Kıtlık çığırtkanlığı yaparak vatandaşı sokaklara dökenlerin sayıları çoğaldığını gördükçe, doğrusu tedirginliğimde daha da artmaktadır.
Türkiye'yi 80'li yıllar öncesi yağ, çay, şeker kuyruklarına götürmek isteyen bir kesimin olduğunu ve bunu Erdoğan gitsin de ne olursa olsun mantığı ile yapıldığını çok net görmekteyiz.

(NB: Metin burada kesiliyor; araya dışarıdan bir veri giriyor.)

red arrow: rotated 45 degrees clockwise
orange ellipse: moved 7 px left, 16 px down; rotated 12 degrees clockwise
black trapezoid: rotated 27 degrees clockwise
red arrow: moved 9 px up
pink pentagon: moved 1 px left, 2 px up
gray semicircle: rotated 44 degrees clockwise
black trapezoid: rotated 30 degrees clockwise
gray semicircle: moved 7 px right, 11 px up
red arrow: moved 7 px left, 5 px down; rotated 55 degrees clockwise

Malumunuz meşhur bir söz var derler ki, Sultan 2. Abdülhamit Han'ı devirenlere sorarlar "Siz Abdülhamit'i yıktınız, şimdi ne yapacaksınız ?" diye ve cevaben "Biz tüm planı Abdülhamit'i yıkma üzerine kurmuştuk." İşte bu söz ışığında Osmanlı'nın yaklaşık 40 yıl geç yıkılmasını sağlayan bir Sultanın ve devletin hazin sonu her kesin kulağına küpe olmalıdır.
Etrafımız ateş çemberi ile sarmalanmışken, NATO üyesi olduğumuz halde bizzat üye Ülkelerin ihanetlerine uğrayan bir Ülke olarak kendi göbeğimizi, kendimiz kesmek zorundayız.

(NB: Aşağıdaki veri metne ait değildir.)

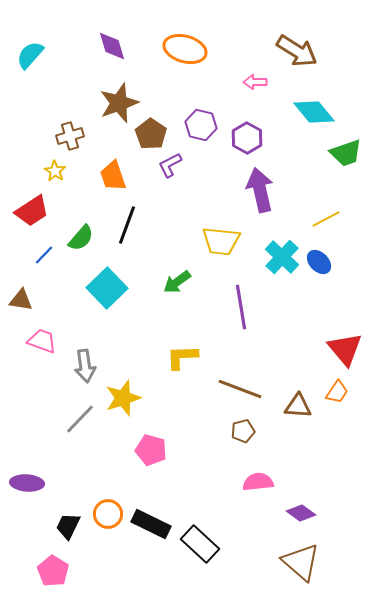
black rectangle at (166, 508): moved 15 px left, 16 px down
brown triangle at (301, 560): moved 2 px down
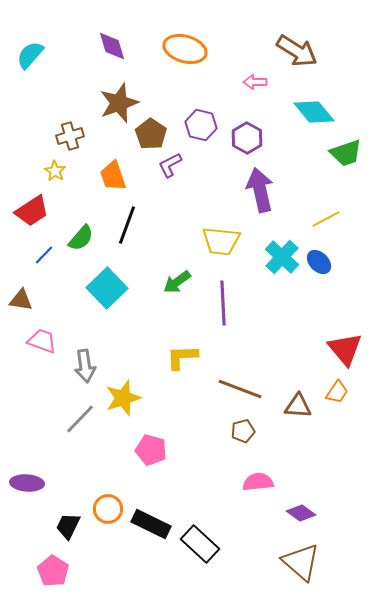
purple line at (241, 307): moved 18 px left, 4 px up; rotated 6 degrees clockwise
orange circle at (108, 514): moved 5 px up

Türkiye'de oluşturulan panik havası ekonomiyi alt üst etmektedir. Endişeye mahal vermeden, bir tas hoşaf ile Kurtuluş Savaşında can veren ecdadımızın kemiklerini sızlatmamamız gerekmektedir.
Bir haber üzerine marketlere hücum edip raflarda yağ bırakmayan bir toplum tüm değerlerini yitirmiş ve Türkiye düşmanlarının ekmeğine yağ sürmek anlamını taşımaktadır.

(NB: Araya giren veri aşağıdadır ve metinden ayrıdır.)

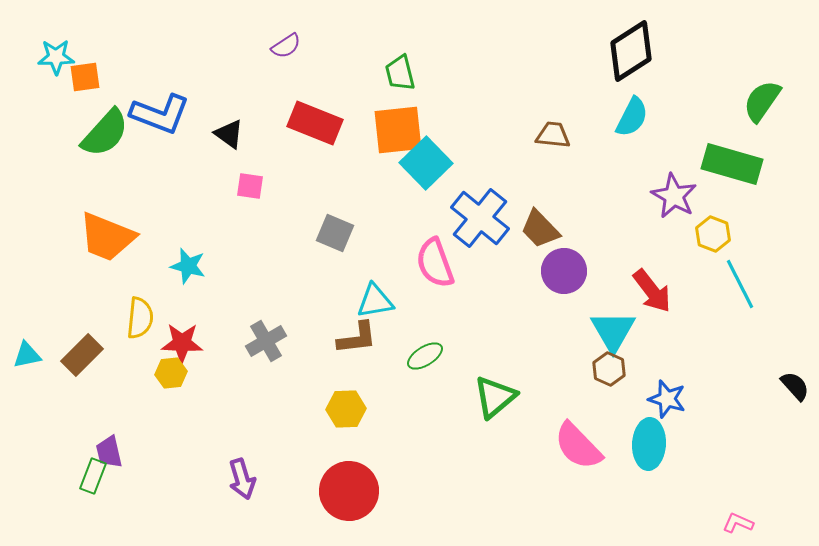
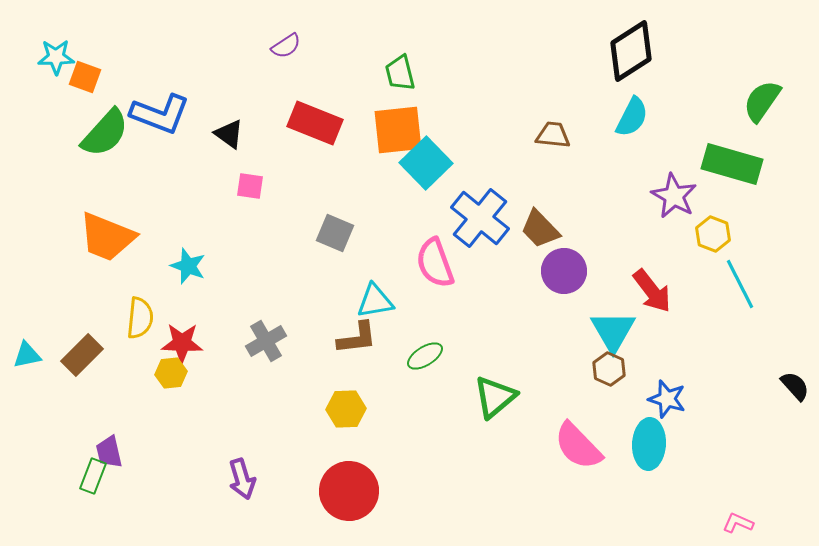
orange square at (85, 77): rotated 28 degrees clockwise
cyan star at (188, 266): rotated 6 degrees clockwise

Cumhuriyetimizin 100. Yılında bizlere kısa ömür biçen ve Ülkemizin bölünüp parçalanmasını kollayan şer odaklara karşı, bize yakışan dimdik ayakta durmaktır.
Rusya Ukrayna savaşı üzerine Rusya'dan yağ gelmeyeceği iddiası ile vatandaşları kuyruklara yönlendirenler elbet hesap verecektir. Bu kargaşayı fırsata çeviren stokçu hainlerde mutlaka hesap vermelidir.
Bu gün yağ kıtlığı yarın başka bir şey üzerine toplumda infiale neden olacak her yaklaşım karşılıksız kalmamalıdır. Gıda stokçuluğu Vatana ihanettir. Bu böyle bilinmelidir.
Daha dün raflarda yağ bırakmayan ve sepetlerine onlarca teneke yağ dolduranları görünce, Allah muhafaza ülkemiz her hangi bir savaşa girdiğinde, Ülkede kaçıp, başka ülkelere sığınacaklar gözlerimin önünde canlandı.
Bu gün ülkemizde gıda üzerine hesap kuranlar ve daha çok para kazanmak amacı güdenler unutmasınlar ki, büyük lokma boğazı yaracak ve nefessiz kalacaklardır.
Ülkemizin huzur ve refahı her şeyin üzerindedir. Gerekirse kuru ekmeğe yağsız suyla ıslatılmış bulguru yeriz ama Vatanımızı kimselere peşkeş çektirtmeyiz. Unutulmamalıdır, vatanperverlerin sayıları azımsanmayacak kadar çoktur.
Erdoğan düşmanlığı uğruna bu millete, bu devlete zarar verenler, kurdukları tezgahın altında ezilecek ve hezimete uğrayacaklardır.
Ülke yönetiminin yolu sandıkta geçmektedir. Sandık öncesi her türlü entrika ve oyuna kalkışmak, Ülkeyi kaosa sürükleyecek girişimlerde bulunmak, ülkemize yapılacak en büyük ihanettir.
Ülkemizde yeterince gıda stokları ve yeterince yaşam malzemesi de vardır. Ülkemiz büyük bir devlettir. Ülkemizin gücünü hafif görenler elbet yine hezimete uğrayacaktır.
Osmanlı'nın dağılımında etkin rol üstlenenler, tarihin tozlu raflarında yer almaktadır. Mesela Şerif Hüseyin'in hazin sonu her kesin aklında yer edinmeli ve Ülkemizin iç meselelerine dış güçleri müdahil etmemeliyiz.
Siyasette rekabetin düşmanlık ve hasımlık üzerine değil, barış ve Ülke menfaatleri üzerine inşa edilmesi gerektiğini özellikle vurguluyor. Tarihteki tüm olayların kulaklarda küpe olmasını özellikle hatırlatıyorum.